- Published September 2017
Active Silicon partners closely with a number of camera manufacturers and specialists in scientific imaging for medical and life science applications. Our range of FireBird Camera Link frame grabbers offers advanced functionality and reliable operation, allowing camera manufacturers to reach new limits in, amongst other things, microscopy. Epifluorescence microscopy provides a particular challenge to imaging due to low light levels, high signal-to-noise levels and because the emitted light often fades during the microscopy process. In fluorescence microscopy, a specimen is illuminated using light of a specific wavelength, triggering fluorescence of certain components. Typically, biological specimens don’t fluoresce themselves, rather specific structures in the specimen are dyed with chemicals, called fluorochromes, that fluoresce when excited by the light, thereby making it possible to identify very specific cellular components and impurities to a greater degree than with other microscopic methods. It is possible to dye different structures with different color emitting dyes, as can be seen in the accompanying image.
The picture shows the egg chamber of a Drosophila. The fruit fly lends itself particularly well to studying cell function and development in biomedical research, in this particular image the development of eggs (oogenesis) was studied. The DNA in the individual cells is shown in blue, the F-actin cytoskeleton in red and the mRNA at the transition to the main body area in green. The fluorochrome dyes used were DAPI, Rhodamine, and GFP.

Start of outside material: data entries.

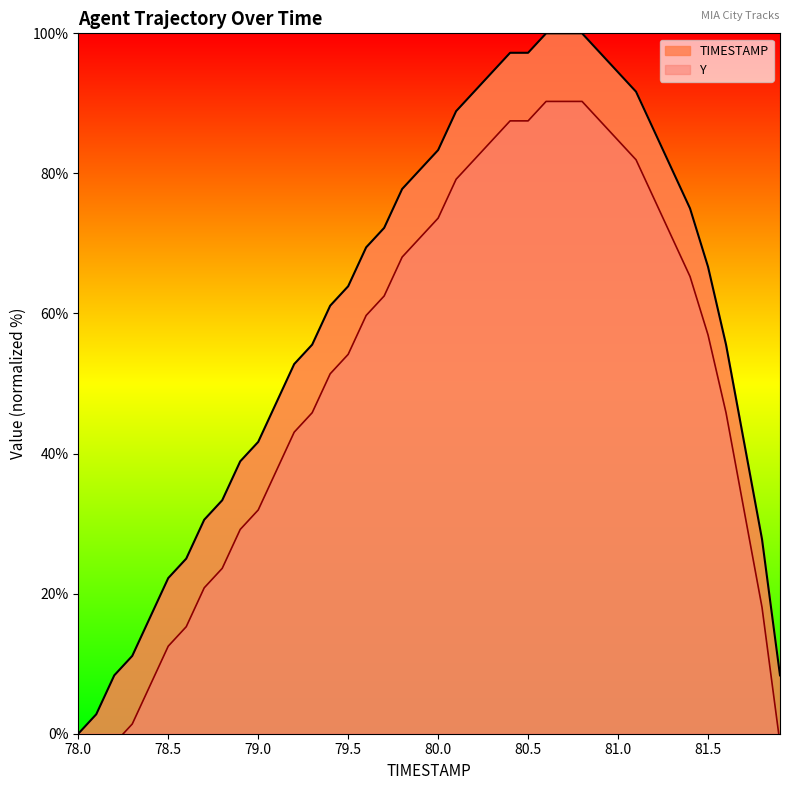

Reading left to right, extract all data points from this chart.

0.0	2.8	8.3	11.1	16.7	22.2	25.0	30.6	33.3	38.9	41.7	47.2	52.8	55.6	61.1	63.9	69.4	72.2	77.8	80.6	83.3	88.9	91.7	94.4	97.2	97.2	100.0	100.0	100.0	97.2	94.4	91.7	86.1	80.6	75.0	66.7	55.6	41.7	27.8	8.3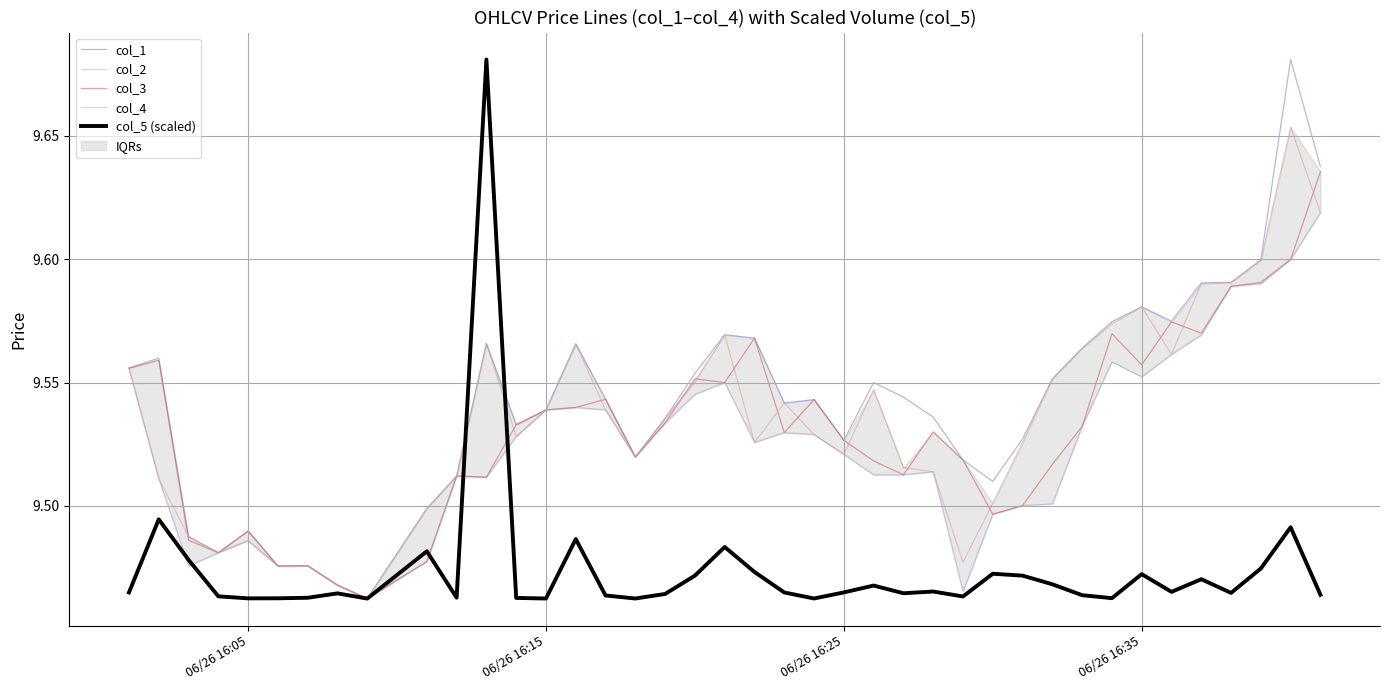

True or false: col_2 has more than 1 points higher than both neighbors.

True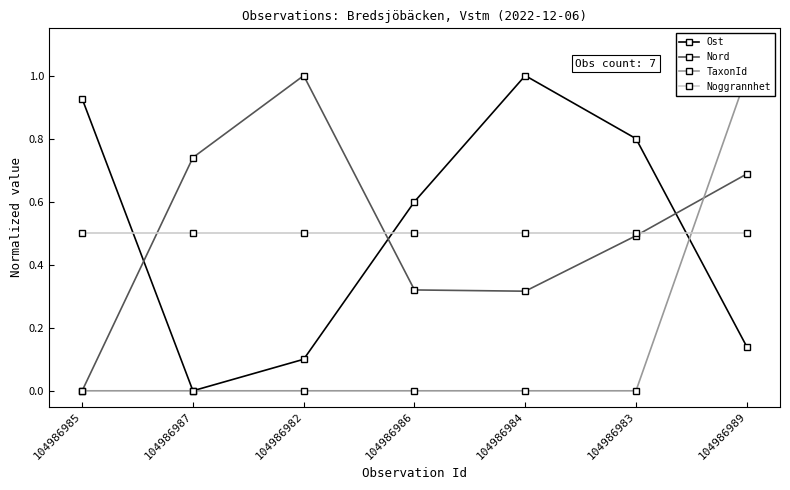

What is the average value of the TaxonId series?

0.1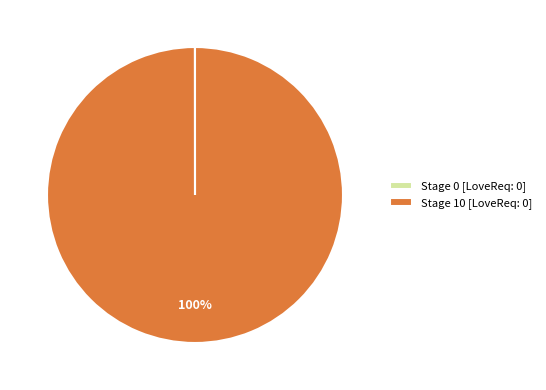

What percentage is the Stage 10 [LoveReq: 0] slice, to the nearest percent?

100%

A major advantage of modern CMOS cameras for microscopy is the ability to operate in low light environments, which means the cells are less likely to suffer deterioration from photobleaching. The combination of high quantum efficiency and low noise is allowing advances in imaging beyond the capabilities of CCD cameras, and enabling improved research on cell development over time.
One of our customers has been able to develop a digital CMOS camera with twice the speed, three times the field of view and drastically less noise than the market-leading CCD cameras. The Camera Link CMOS camera, once connected to our Camera Link frame grabber, allows images of 4 megapixels and 16-bit to be transferred to a host PC at 100 frames/sec. The real-time processing and high data-rate performance are matching the more expensive CCD units and offering a more affordable solution for bright-field, fluorescence and a range of other microscopy techniques.
Other applications of this camera include super-resolution microscopy, TIRF microscopy, ratio imaging, FRET, High-speed Ca2+ imaging, Real-time confocal microscopy and light sheet microscopy.
Active Silicon is proud to support our customers developing these, and other, revolutionary imaging processes.